ACTIVITY: Scan the records for the string "None" and copy every line that holds it.

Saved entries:
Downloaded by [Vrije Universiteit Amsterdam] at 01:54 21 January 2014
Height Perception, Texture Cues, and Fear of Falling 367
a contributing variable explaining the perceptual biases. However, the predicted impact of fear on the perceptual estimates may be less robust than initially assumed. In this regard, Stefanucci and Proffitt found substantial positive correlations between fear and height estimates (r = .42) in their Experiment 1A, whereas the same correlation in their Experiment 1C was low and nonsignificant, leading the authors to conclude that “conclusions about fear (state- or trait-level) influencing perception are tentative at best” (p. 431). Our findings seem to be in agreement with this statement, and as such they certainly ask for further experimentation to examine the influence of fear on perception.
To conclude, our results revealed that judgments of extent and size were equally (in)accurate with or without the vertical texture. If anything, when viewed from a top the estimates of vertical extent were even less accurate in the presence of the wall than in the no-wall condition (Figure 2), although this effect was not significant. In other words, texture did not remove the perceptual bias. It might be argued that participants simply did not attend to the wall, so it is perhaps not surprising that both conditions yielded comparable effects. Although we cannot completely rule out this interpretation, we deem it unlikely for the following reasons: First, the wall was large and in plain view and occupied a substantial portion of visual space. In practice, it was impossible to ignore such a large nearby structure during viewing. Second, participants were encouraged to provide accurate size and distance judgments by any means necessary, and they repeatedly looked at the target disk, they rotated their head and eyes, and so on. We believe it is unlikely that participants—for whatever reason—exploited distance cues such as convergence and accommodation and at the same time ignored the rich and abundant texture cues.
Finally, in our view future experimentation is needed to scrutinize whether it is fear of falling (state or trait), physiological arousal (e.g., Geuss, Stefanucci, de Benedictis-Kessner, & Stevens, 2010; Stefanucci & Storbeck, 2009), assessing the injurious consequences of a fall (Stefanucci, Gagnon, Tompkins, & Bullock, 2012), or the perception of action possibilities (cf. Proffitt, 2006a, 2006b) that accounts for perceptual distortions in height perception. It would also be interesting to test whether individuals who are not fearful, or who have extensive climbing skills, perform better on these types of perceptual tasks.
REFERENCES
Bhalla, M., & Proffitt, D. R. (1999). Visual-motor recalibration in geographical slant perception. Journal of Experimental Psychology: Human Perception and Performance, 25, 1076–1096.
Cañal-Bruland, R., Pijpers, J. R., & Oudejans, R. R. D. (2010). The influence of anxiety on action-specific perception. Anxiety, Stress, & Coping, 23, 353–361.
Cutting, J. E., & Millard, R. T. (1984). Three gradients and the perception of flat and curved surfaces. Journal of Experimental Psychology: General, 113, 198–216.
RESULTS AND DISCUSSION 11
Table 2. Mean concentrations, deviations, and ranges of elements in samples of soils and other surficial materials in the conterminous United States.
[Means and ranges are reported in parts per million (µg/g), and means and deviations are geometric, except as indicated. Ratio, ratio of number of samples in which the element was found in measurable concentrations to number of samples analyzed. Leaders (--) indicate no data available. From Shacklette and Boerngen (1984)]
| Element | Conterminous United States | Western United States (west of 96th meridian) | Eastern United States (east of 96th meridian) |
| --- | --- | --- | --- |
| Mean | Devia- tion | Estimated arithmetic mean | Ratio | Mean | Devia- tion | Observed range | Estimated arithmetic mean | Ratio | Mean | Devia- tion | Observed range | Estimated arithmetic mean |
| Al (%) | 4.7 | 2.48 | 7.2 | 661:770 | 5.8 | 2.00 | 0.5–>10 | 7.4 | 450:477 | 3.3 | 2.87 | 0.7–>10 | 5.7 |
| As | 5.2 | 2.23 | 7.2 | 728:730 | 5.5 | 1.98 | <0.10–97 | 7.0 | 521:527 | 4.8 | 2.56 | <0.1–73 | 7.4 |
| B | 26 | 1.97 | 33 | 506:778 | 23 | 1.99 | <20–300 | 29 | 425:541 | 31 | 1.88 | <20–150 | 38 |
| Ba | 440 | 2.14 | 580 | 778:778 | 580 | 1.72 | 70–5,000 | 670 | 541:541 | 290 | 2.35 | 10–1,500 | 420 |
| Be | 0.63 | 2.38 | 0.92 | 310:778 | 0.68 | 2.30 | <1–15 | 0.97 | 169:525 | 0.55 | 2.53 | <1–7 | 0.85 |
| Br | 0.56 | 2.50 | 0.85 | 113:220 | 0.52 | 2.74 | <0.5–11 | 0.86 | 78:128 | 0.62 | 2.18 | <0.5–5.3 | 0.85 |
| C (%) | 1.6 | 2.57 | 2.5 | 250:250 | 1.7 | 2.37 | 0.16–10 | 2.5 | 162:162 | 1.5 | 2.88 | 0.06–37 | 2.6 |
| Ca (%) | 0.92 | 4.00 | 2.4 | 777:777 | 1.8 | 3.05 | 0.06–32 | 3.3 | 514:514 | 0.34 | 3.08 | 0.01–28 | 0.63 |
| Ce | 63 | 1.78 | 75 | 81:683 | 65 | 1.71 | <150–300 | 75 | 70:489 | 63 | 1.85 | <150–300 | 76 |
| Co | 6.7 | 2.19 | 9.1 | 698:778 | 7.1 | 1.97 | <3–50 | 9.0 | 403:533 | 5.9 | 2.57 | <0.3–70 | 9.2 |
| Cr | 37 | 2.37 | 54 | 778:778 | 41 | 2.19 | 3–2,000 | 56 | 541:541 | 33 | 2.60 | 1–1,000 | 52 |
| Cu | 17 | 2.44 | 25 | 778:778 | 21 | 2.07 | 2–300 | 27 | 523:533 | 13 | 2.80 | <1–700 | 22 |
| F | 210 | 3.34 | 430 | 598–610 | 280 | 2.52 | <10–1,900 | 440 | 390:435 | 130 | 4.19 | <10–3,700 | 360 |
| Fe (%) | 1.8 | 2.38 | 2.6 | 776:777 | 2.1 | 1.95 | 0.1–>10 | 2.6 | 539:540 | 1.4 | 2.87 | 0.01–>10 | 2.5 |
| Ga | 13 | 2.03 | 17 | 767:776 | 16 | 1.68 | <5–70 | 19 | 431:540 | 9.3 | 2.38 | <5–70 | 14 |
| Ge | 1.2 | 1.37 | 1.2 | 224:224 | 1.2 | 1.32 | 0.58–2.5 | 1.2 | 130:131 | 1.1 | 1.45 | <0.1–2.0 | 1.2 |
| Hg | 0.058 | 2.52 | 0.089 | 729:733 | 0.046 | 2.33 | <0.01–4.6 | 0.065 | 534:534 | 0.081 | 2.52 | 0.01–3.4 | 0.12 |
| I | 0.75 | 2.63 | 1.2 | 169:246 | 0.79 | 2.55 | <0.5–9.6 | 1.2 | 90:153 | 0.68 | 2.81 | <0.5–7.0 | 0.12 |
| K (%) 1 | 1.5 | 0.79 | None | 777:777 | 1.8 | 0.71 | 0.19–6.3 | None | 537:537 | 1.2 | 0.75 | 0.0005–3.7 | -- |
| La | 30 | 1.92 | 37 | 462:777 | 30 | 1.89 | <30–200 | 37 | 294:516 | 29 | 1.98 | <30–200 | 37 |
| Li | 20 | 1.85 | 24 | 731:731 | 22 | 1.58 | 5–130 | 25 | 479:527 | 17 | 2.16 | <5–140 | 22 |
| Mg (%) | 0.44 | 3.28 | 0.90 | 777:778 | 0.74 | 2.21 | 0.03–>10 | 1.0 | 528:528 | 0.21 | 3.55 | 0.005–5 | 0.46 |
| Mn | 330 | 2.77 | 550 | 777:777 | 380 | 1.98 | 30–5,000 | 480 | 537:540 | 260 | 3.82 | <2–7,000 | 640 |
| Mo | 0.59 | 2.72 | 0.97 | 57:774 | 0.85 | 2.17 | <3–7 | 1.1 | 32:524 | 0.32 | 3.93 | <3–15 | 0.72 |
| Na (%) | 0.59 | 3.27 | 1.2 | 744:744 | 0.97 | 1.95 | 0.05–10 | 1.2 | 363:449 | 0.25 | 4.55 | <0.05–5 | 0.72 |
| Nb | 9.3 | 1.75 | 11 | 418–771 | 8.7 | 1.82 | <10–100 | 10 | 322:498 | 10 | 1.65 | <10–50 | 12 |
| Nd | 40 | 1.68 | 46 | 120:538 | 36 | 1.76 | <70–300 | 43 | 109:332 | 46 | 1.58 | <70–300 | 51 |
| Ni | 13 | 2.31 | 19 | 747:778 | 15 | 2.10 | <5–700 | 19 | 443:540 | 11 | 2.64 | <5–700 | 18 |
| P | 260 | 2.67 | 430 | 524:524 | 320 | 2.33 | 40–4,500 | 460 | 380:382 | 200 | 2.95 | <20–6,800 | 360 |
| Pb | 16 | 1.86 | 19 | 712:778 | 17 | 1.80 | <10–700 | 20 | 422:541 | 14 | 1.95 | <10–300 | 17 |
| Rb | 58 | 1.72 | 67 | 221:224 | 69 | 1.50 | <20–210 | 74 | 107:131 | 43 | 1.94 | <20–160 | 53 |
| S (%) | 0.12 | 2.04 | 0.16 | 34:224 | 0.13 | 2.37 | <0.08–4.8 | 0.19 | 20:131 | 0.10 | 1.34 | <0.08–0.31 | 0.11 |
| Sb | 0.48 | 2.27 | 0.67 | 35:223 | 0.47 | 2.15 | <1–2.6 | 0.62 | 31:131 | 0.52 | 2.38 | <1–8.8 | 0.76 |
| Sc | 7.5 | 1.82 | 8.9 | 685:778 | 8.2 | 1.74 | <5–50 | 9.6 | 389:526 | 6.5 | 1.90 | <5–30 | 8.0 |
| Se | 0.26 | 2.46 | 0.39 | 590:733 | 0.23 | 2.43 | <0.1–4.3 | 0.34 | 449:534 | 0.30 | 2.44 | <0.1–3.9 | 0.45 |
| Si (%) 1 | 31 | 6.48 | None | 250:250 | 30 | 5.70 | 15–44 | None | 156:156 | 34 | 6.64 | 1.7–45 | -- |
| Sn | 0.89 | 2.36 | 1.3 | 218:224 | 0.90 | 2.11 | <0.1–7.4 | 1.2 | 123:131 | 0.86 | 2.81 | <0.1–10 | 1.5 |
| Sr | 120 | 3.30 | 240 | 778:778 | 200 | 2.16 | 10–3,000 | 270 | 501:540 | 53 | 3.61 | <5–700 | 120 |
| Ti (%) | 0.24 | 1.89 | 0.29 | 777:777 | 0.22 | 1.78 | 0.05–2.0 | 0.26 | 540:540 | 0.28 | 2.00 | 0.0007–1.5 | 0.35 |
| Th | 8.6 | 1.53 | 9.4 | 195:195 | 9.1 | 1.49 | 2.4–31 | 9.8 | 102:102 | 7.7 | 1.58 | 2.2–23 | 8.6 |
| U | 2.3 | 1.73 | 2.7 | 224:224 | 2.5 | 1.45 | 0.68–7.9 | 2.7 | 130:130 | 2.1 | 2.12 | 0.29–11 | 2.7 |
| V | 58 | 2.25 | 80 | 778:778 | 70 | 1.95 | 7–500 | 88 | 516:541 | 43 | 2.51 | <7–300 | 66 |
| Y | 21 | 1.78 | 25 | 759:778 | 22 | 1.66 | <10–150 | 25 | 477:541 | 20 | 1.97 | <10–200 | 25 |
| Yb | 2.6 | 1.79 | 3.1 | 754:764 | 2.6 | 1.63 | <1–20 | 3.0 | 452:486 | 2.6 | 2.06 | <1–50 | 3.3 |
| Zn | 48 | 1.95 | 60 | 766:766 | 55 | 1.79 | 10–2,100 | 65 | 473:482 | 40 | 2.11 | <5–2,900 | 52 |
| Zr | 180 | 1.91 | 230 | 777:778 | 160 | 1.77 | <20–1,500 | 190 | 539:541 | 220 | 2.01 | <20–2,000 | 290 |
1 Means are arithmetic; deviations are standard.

SOLUTION TO THIS PROBLEM:
| K (%) 1 | 1.5 | 0.79 | None | 777:777 | 1.8 | 0.71 | 0.19–6.3 | None | 537:537 | 1.2 | 0.75 | 0.0005–3.7 | -- |
| Si (%) 1 | 31 | 6.48 | None | 250:250 | 30 | 5.70 | 15–44 | None | 156:156 | 34 | 6.64 | 1.7–45 | -- |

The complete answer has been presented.